* Work to be completed *
Your task is to return the listing below word for word, without any of its images.
☆ ☆ ☆ ☆ ☆ ☆ ☆
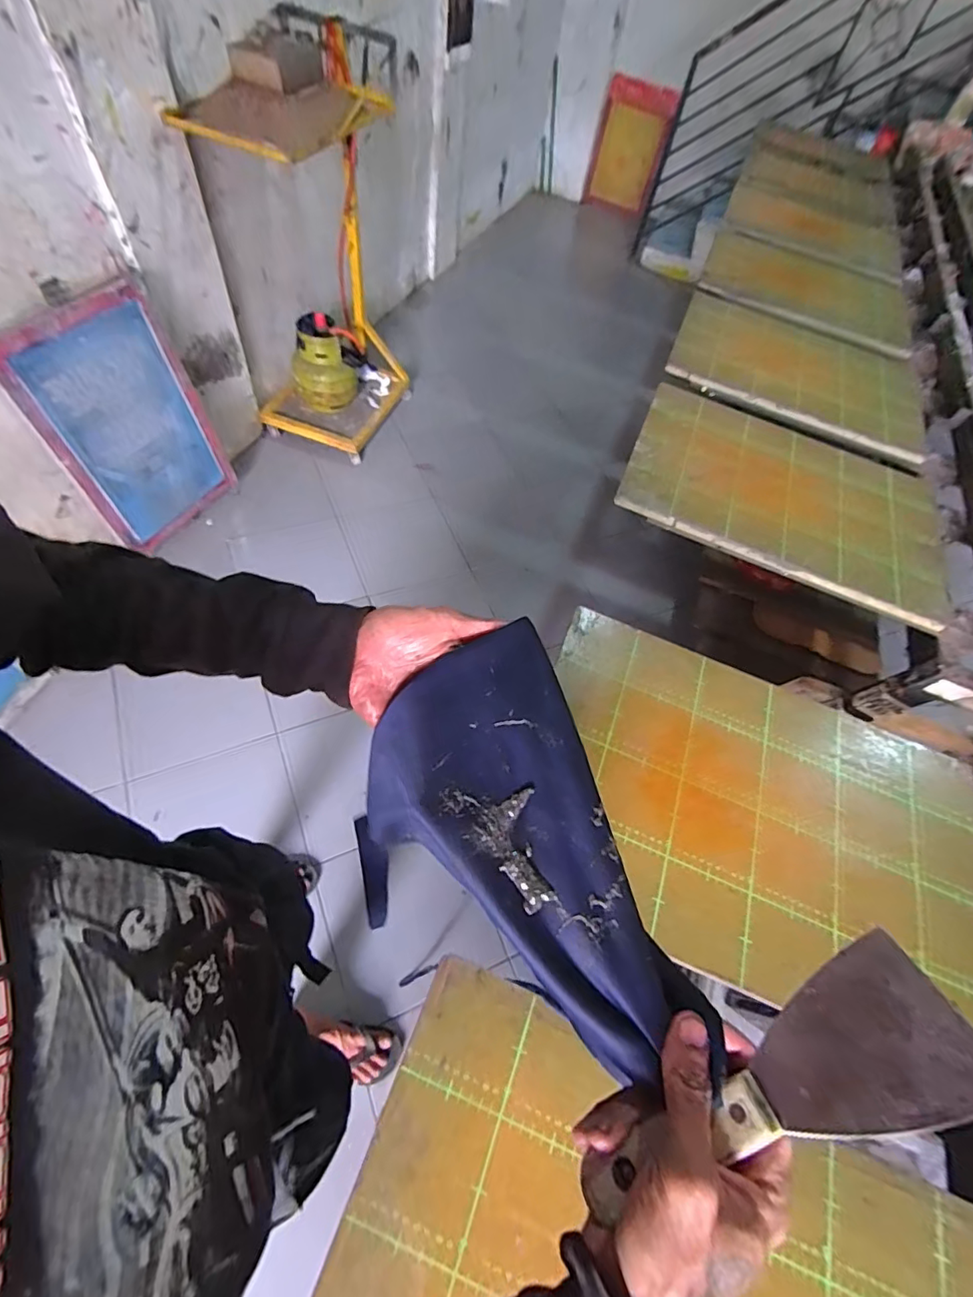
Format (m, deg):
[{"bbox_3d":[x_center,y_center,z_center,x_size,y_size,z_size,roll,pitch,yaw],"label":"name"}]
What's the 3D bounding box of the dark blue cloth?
[{"bbox_3d":[0.010,0.121,0.311,0.144,0.052,0.249,-18,62,-14],"label":"dark blue cloth"}]

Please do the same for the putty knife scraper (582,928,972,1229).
[{"bbox_3d":[0.138,0.220,0.254,0.199,0.025,0.065,-27,64,0],"label":"putty knife scraper"}]

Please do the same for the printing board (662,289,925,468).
[{"bbox_3d":[0.722,-0.654,1.225,0.593,0.044,0.439,21,59,4],"label":"printing board"}]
☆ ☆ ☆ ☆ ☆ ☆ ☆
* Exercise output *
Format (m, deg):
[{"bbox_3d":[x_center,y_center,z_center,x_size,y_size,z_size,roll,pitch,yaw],"label":"name"}]
What's the 3D bounding box of the dark blue cloth?
[{"bbox_3d":[0.010,0.121,0.311,0.144,0.052,0.249,-18,62,-14],"label":"dark blue cloth"}]

Please do the same for the putty knife scraper (582,928,972,1229).
[{"bbox_3d":[0.138,0.220,0.254,0.199,0.025,0.065,-27,64,0],"label":"putty knife scraper"}]

Please do the same for the printing board (662,289,925,468).
[{"bbox_3d":[0.722,-0.654,1.225,0.593,0.044,0.439,21,59,4],"label":"printing board"}]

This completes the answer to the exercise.